Creatie uit de geest voedt fantasie het meest Spreker/gastheer: Matthew Carter (Fontshop) Lokatie: HetMagazijn 15.00 uur - 16.30 uur Matthew Carter (Born in London on 1 October 1937) is a type designer and the son of the English typographer Harry Carter (1901–1982). He lives in Cambridge, Massachusetts, United States. He designed the early 1.0 web fonts Verdana and Georgia. In 2010, he was named a MacArthur Fellow. Although Carter had intended to get a degree in English at Oxford University he was advised to take a year off so he would be the same age as

his contemporaries who had gone into National Service. It was through his father, Harry Carter, also a type designer, that Matthew Carter was given an internship at the Joh. Enschedé type foundry in the Netherlands. At the age of 19, Carter spent a year studying in The Netherlands where he learned from Jan van Krimpen’s assistant P. H. Raedisch, who taught Carter the art of punch cutting. By 1961 Carter was able to use the skills he acquired to cut his own version of the semi-bold typeface Dante. Carter’s career in type design has witnessed the transition from physical metal type to digital type. Carter eventually


returned to London where he became a freelancer as well as the typographic advisor to Crosfield Electronics, distributors of Photon phototypesetting machines. Carter designed many typefaces for Mergenthaler Linotype as well. Under Linotype, Carter created well known typefaces including the 100-year replacement typeface for Bell Telephone Company, Bell Centennial. An early example of his work is the logo he designed for the fortnightly British satirical magazine Private Eye in May 1962, still used today. Previously the lettering had been different for the masthead of each issue.
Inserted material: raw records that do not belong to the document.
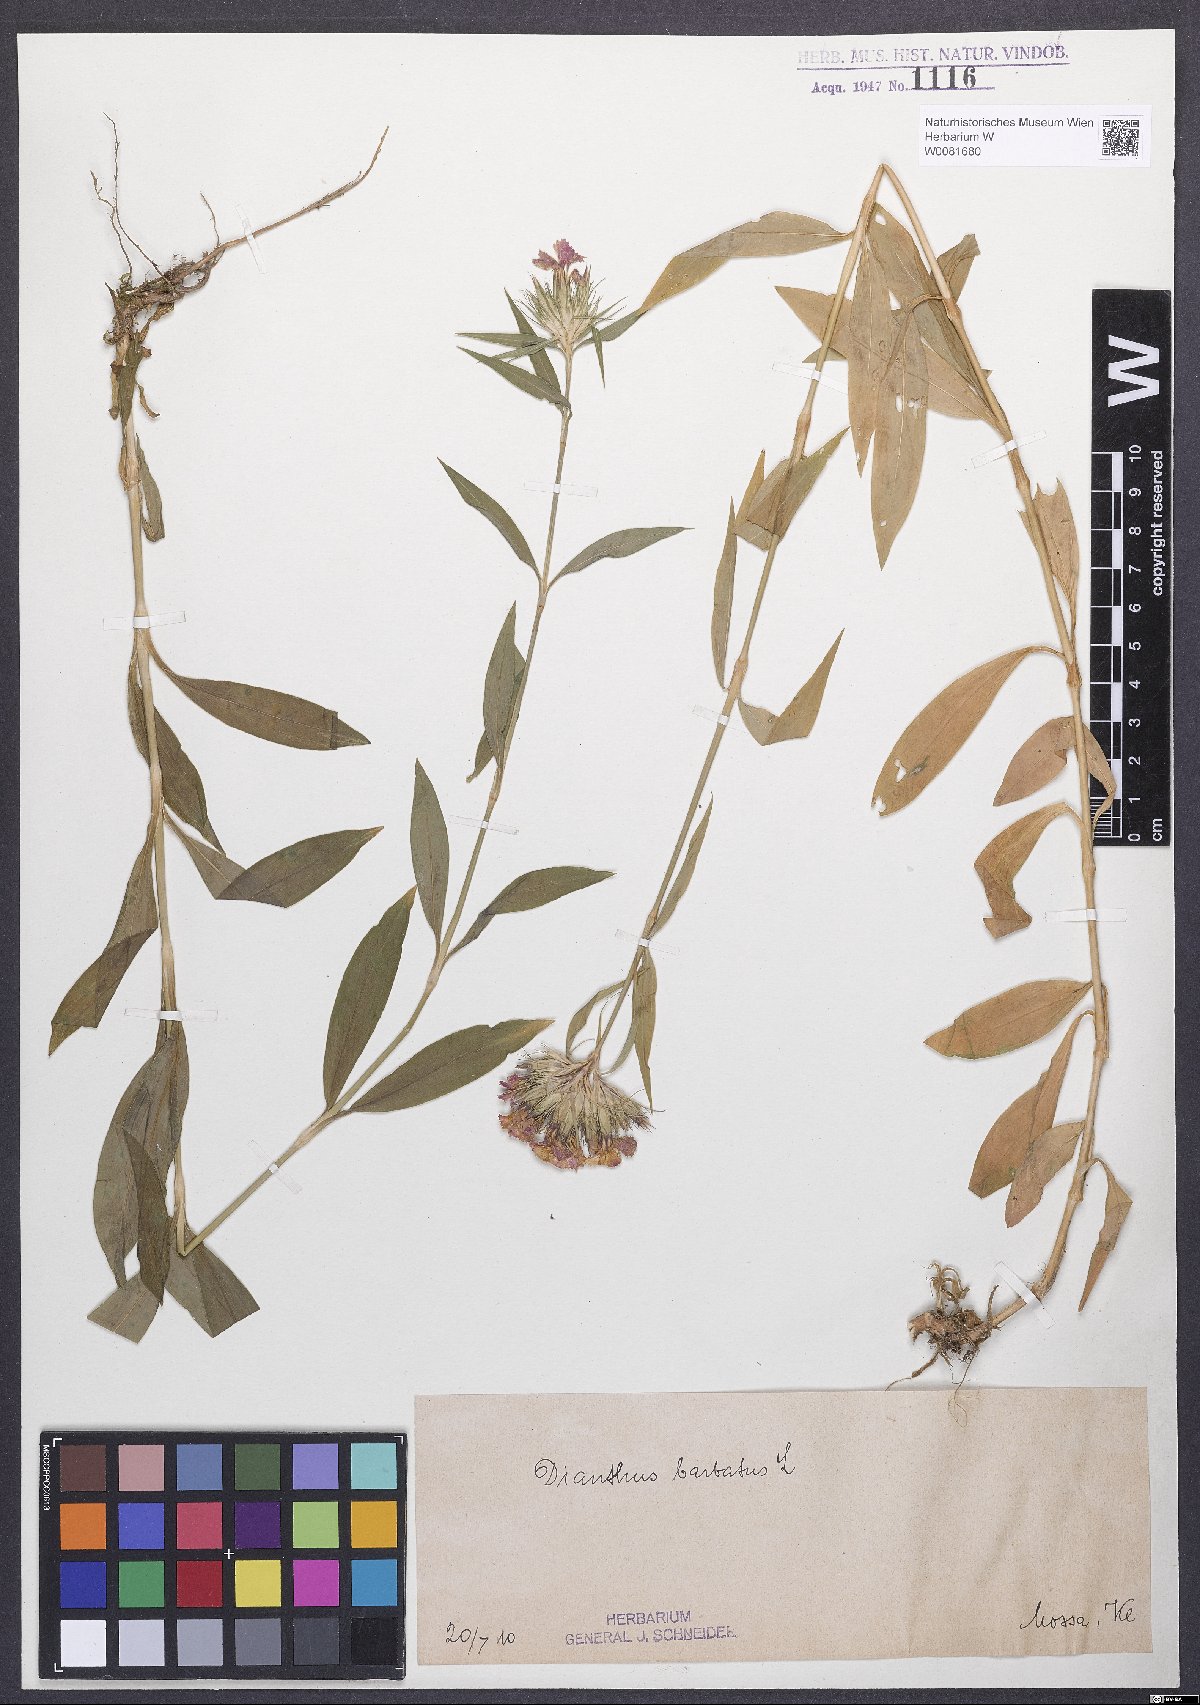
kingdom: Plantae
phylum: Tracheophyta
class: Magnoliopsida
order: Caryophyllales
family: Caryophyllaceae
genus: Dianthus
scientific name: Dianthus barbatus
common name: Sweet-william
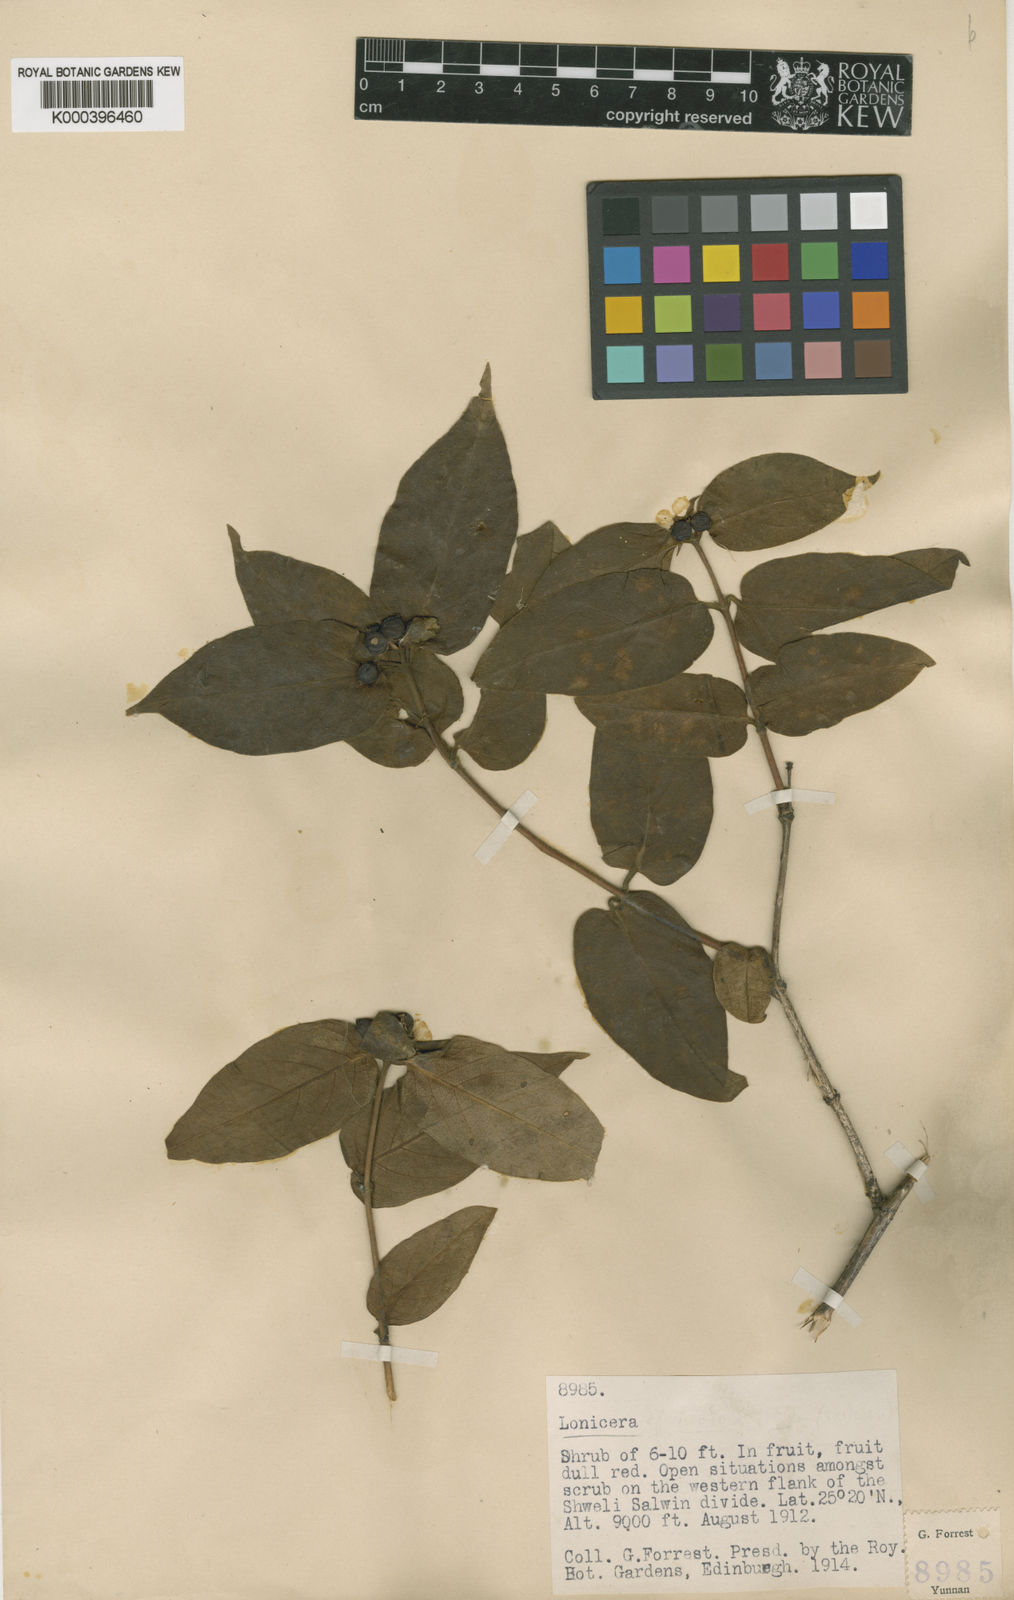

The logo has also appeared books, memorabilia and merchandise. In 1981, Carter and his colleague Mike Parker created Bitstream Inc. This digital type foundry is currently one of the largest suppliers of type. He left Bitstream in 1991 to form the Carter & Cone type foundry with Cherie Cone. Carter focuses on improving many typefaces’ readability. He designs specifically for Apple and Microsoft computers. Georgia and Verdana are two fonts created primarily for viewing on computer monitors. Carter has designed type for publications such as Time, The Washington Post, The New York Times, the


Boston Globe, Wired, and Newsweek. He is a member of Alliance Graphique Internationale (AGI), is a senior critic for Yale’s Graphic design program, has served as chairman of ATypI, is a member of the Board of Directors of the Type Directors Club, and is an ex officio member of the board of directors of the Society of Typographic Aficionados (SOTA). Carter has won numerous awards for his significant contributions to typography and design, including an honoris causa Doctorate of Humane Letters from the Art Institute of Boston, an AIGA medal in 1995, the TDC Medal from the Type

Directors Club in 1997, and the 2005 SOTA Typography Award. A retrospective of his work, “Typographically Speaking, The Art of Matthew Carter,” was exhibited at the University of Maryland, Baltimore County in December 2002. In 2010, Carter was named a MacArthur Foundation Fellow, otherwise known as a “genius” grant. In 2007, Carter designed a new variant of the typeface Georgia for use in the graphical user interface of the Bloomberg Terminal.